19 May 2010, Martin Courtney, Computing

http://www.computing.co.uk/ctg/feature/1854340/making-money-private-cloud-infrastructures

Students using a computer
The college has spent £65m on an extensive redevelopment project in the past three years

Hertford Regional College (HRC) is putting the finishing touches to a private cloud computing infrastructure that it will use to sell services including mobile telephony, storage, disaster recovery and CPU cycles to other educational establishments.

The college is looking to offset current and anticipated cuts to its budget imposed by the Department of Education by finding extra cash from leasing out its recently upgraded ICT systems. It estimates it will bring in £3,000 to £5,000 of additional income a year just by providing cloud-based access to its virtual learning environments.

“We’re looking to this as an additional source of revenue – we are facing significant cutbacks in education and we have some expertise in these types of systems,” says Daniel Hidlebaugh, HRC network services manager.

“We have not got down to determining how or what we will charge yet, but we are looking to be pretty much 10 to 15 per cent cheaper than anyone else out there. It is not our livelihood so we can afford to offer better pricing.”

HRC’s cloud infrastructure includes IBM blade servers, Microsoft Hyper-V server virtualisation and Systems Centre Manager software, and IBM’s Tivoli systems management platform. The college has spent £65m on a huge redevelopment project in the past three years, fitting out new campus buildings with a fibre-based LAN and extensive Wi-Fi coverage.

The LAN is based on Cisco power over Ethernet switches and routers, which provide 10Gbit/s links to both datacentre and classrooms around the campus, with Virgin Media providing fast WAN links into the college’s systems and services.

It has also implemented a fixed-mobile convergence (FMC) system, which it says is now saving the college up to £3,200 a month in mobile call costs, and will use its expertise to offer outsourced telephony services to other educational establishments.

The voice over Wi-Fi network allows staff and students to make mobile calls over the college’s wireless network for free, rather than routing them over expensive GSM networks, using an Agito software client installed on Nokia E71 and BlackBerry smartphones.

“Everybody is doing too many cellular minutes and they can cut those in half using Agito, or they might need storage or disaster recovery facilities, or CPU power, and instead of outsourcing that they can do it with us, cheaper,” says Hidlebaugh.

The FMC system has also solved the problem of poor mobile coverage in the new college buildings, caused by modern insulation methods and granite facings used in their construction, which effectively blocked GSM signals.

“You know what it is like with IT suppliers, you are bombarded with new technology on a weekly basis and 99 per cent of the time it is rubbish and does not work, and you have to spend huge amounts of time making it work until it is just not cost-effective any more,” says Hidlebaugh. “Agito brought in its box, configured the routing system in about an hour, then the mobile phones for unified messaging and all of a sudden we had mobile coverage inside the building.”

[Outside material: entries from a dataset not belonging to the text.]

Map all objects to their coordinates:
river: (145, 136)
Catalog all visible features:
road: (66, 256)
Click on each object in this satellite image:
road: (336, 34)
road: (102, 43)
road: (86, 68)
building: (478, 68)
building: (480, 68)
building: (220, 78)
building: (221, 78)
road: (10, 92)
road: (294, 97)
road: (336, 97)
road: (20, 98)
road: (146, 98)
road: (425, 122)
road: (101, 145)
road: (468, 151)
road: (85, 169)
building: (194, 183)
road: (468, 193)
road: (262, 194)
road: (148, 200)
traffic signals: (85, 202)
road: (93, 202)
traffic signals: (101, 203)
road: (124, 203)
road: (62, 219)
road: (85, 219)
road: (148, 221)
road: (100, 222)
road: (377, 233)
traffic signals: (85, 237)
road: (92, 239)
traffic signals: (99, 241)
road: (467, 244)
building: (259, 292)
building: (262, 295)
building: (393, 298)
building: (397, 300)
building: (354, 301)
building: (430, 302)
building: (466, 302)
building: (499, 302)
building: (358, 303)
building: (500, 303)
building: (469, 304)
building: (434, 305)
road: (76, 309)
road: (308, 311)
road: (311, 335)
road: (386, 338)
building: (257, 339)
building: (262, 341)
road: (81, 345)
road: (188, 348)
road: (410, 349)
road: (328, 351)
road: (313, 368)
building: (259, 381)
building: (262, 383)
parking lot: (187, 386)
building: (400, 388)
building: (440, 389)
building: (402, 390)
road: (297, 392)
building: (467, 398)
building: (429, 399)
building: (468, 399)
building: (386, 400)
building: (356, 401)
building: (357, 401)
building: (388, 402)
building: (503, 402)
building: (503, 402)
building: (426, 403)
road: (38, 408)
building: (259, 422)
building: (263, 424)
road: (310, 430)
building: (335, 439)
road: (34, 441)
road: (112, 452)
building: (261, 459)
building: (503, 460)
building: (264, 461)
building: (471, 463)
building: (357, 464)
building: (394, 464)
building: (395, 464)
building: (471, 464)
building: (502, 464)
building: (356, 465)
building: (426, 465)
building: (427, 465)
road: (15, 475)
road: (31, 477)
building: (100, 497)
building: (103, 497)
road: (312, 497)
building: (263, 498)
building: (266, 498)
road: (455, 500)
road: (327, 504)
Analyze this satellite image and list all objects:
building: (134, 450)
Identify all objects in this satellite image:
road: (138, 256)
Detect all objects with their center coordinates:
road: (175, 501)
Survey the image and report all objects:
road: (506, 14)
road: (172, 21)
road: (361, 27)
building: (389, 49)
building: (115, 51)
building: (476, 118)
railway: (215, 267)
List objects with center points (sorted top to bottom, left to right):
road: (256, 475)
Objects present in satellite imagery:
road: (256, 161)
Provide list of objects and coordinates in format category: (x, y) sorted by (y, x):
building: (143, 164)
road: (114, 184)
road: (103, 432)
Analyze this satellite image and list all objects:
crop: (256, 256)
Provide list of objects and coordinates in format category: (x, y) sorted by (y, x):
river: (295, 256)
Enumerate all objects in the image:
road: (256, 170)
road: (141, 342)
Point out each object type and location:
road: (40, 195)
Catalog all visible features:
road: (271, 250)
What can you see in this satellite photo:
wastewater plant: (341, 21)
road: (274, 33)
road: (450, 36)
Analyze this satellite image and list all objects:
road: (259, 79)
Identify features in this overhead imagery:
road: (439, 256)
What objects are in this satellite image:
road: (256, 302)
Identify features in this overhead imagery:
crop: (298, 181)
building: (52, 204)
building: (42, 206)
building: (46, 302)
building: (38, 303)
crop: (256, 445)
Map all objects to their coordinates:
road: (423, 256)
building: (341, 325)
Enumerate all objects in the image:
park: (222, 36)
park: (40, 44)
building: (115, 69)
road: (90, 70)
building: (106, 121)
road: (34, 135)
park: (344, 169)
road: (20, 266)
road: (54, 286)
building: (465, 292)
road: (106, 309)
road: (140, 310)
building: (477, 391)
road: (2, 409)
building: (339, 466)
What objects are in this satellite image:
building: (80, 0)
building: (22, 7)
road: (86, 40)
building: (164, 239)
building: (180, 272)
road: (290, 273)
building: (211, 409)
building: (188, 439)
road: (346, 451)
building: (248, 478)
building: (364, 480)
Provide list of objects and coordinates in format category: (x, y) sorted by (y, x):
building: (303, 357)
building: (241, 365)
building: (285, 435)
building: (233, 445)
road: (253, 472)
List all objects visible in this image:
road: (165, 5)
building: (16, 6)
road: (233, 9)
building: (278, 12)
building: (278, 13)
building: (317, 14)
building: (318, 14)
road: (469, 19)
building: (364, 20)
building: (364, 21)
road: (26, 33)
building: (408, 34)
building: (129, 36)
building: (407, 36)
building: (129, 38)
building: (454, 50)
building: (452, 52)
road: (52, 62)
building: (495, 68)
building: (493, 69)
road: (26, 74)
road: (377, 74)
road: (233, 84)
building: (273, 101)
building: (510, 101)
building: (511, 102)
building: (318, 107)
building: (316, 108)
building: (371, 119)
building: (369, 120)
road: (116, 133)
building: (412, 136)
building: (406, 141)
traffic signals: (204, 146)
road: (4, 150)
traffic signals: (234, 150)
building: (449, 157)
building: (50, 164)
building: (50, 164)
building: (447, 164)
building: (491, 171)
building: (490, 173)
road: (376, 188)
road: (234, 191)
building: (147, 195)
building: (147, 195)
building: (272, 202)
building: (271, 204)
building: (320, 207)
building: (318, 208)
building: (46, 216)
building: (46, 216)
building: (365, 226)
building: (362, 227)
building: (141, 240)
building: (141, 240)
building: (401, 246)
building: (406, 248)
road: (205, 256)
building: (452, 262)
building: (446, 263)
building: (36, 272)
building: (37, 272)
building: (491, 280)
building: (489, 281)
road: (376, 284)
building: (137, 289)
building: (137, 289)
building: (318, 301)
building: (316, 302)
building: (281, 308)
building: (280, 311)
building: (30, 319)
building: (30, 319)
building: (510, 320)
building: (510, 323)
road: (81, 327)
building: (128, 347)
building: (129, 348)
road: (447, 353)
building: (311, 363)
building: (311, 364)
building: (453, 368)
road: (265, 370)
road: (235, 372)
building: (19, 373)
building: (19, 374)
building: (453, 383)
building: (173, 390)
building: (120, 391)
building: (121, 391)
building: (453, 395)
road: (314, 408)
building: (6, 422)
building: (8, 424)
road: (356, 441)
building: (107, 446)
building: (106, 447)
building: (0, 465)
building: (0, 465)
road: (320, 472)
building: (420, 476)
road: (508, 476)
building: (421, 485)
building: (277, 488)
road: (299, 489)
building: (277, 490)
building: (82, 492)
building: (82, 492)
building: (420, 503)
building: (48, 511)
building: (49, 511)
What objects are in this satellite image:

Academic institutions and research facilities have long leased out cutting-edge IT environments and supercomputers to third parties in grid and on-demand computing environments, and while HRC has not offered cloud services before, it has offered consultation to other organisations in the education sector.

“We have done mentoring with other schools and colleges in the area; new networks around virtualisation and that sort of thing because we were one of the first to adopt Microsoft Hyper-V and Microsoft sends people to us. We will do remote management and implementation,” says Hidlebaugh.

Despite its willingness to undercut the cost of other providers’ application, storage, disaster recovery and IP telephony services, the college may face price competition from public cloud providers. This month saw Amazon’s virtual priv ate cloud (VPC) service become available in Europe for the first time, for example. Launched late last year in the US, VPC connects an organisation’s existing IT infrastructure to Amazon Web Services via an IPsec virtual private network connection.